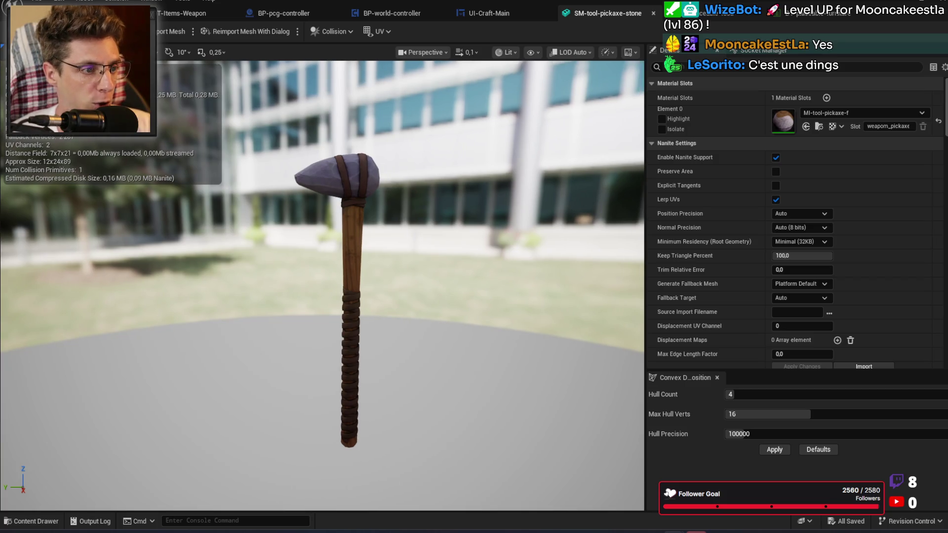
{"action": "mouse_move", "coordinate": [403, 228]}
{"action": "left_mouse_down"}
{"action": "mouse_move", "coordinate": [376, 207]}
{"action": "mouse_move", "coordinate": [372, 232]}
{"action": "mouse_move", "coordinate": [414, 225]}
{"action": "left_mouse_up"}
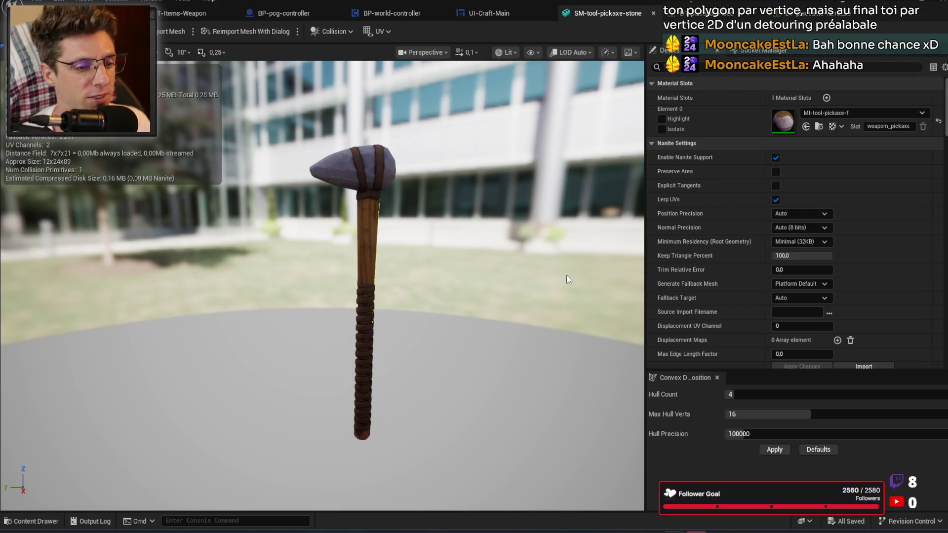
{"action": "key", "text": "alt+Tab"}
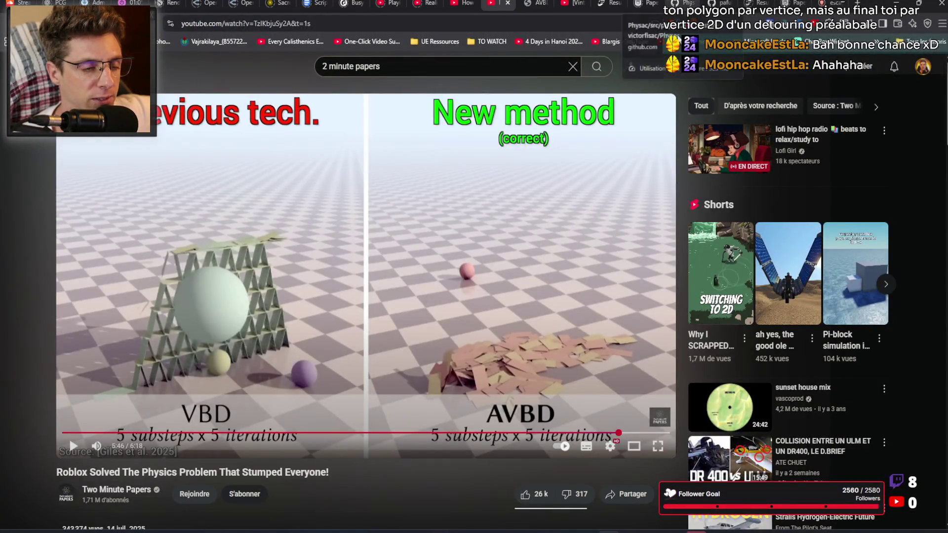
Step: Skim the video's description, type 'jolt' in the address bar, then switch to the OpenRouter chat
{"action": "scroll", "coordinate": [360, 372], "scroll_direction": "down", "scroll_amount": 5}
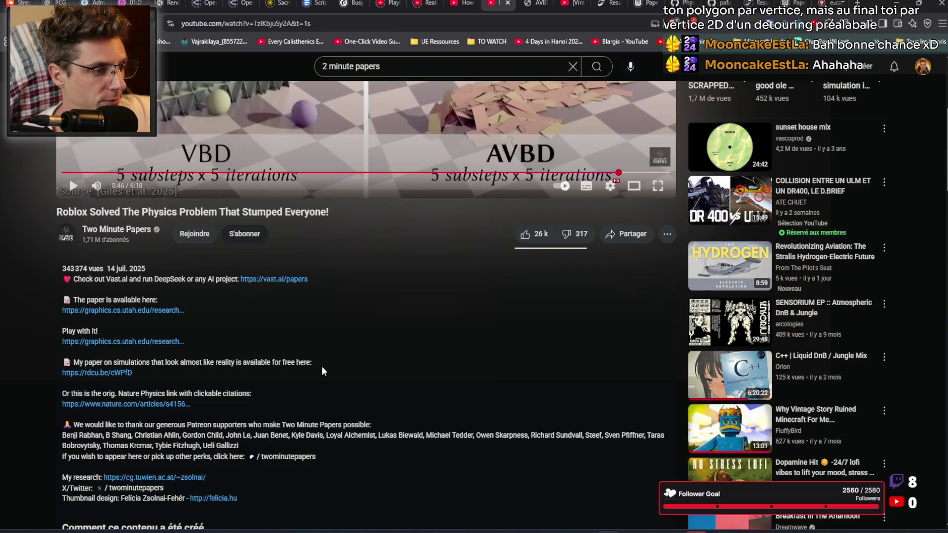
{"action": "scroll", "coordinate": [363, 372], "scroll_direction": "up", "scroll_amount": 5}
{"action": "left_click", "coordinate": [388, 22]}
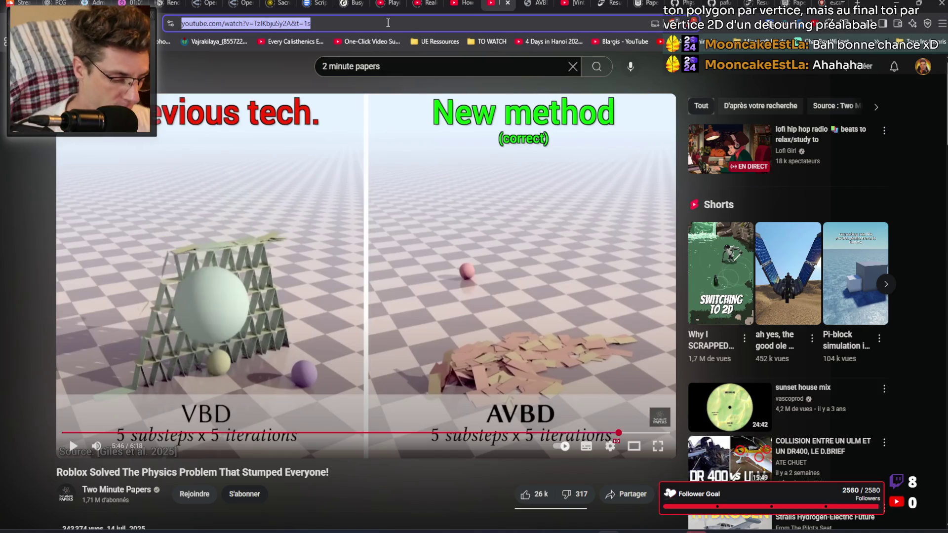
{"action": "type", "text": "jolt"}
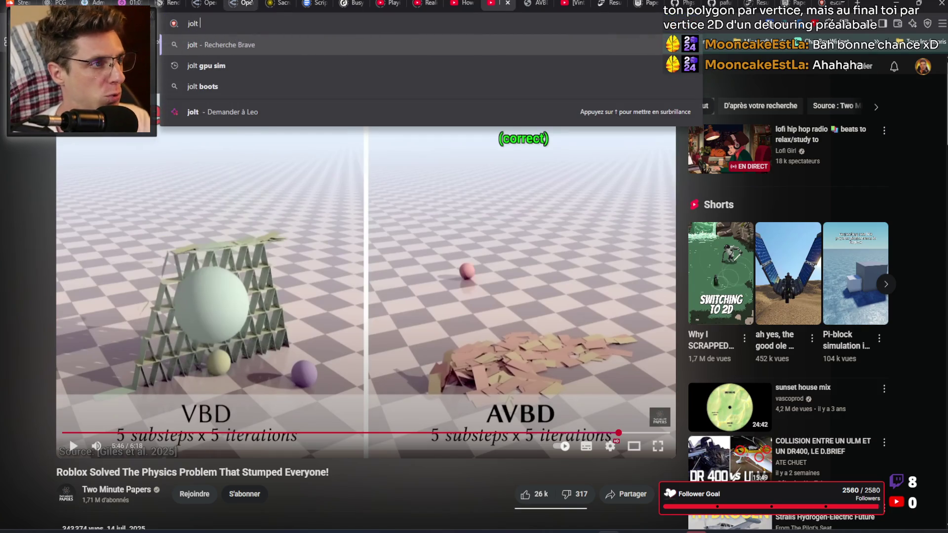
{"action": "left_click", "coordinate": [203, 3]}
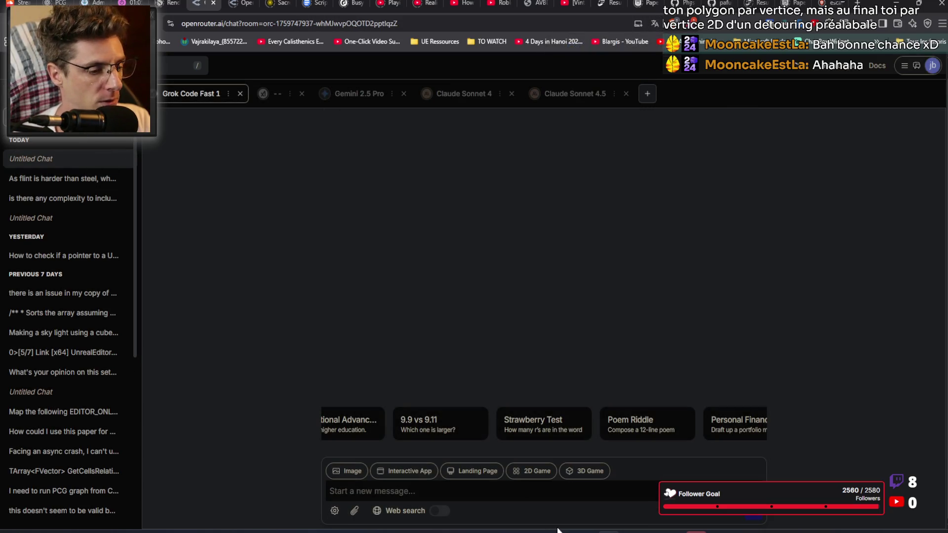
Step: Draft 'how to make 2d collisions per vertex and not with basic shapes?' and open the earlier Physac chat
{"action": "type", "text": "h"}
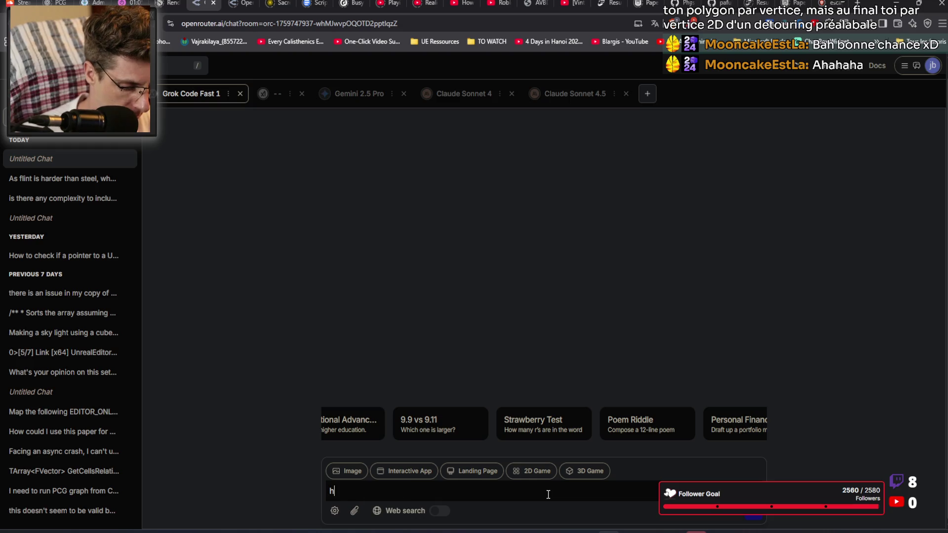
{"action": "type", "text": "ow to make "}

□ □ □ □

--- REQUIRED WORK ---
Each entry above should be printed exactly, and any picture in it left out.

--- WRITTEN SOLUTION ---
{"action": "mouse_move", "coordinate": [403, 228]}
{"action": "left_mouse_down"}
{"action": "mouse_move", "coordinate": [376, 207]}
{"action": "mouse_move", "coordinate": [372, 232]}
{"action": "mouse_move", "coordinate": [414, 225]}
{"action": "left_mouse_up"}
{"action": "key", "text": "alt+Tab"}
Step: Skim the video's description, type 'jolt' in the address bar, then switch to the OpenRouter chat
{"action": "scroll", "coordinate": [360, 372], "scroll_direction": "down", "scroll_amount": 5}
{"action": "scroll", "coordinate": [363, 372], "scroll_direction": "up", "scroll_amount": 5}
{"action": "left_click", "coordinate": [388, 22]}
{"action": "type", "text": "jolt"}
{"action": "left_click", "coordinate": [203, 3]}
Step: Draft 'how to make 2d collisions per vertex and not with basic shapes?' and open the earlier Physac chat
{"action": "type", "text": "h"}
{"action": "type", "text": "ow to make "}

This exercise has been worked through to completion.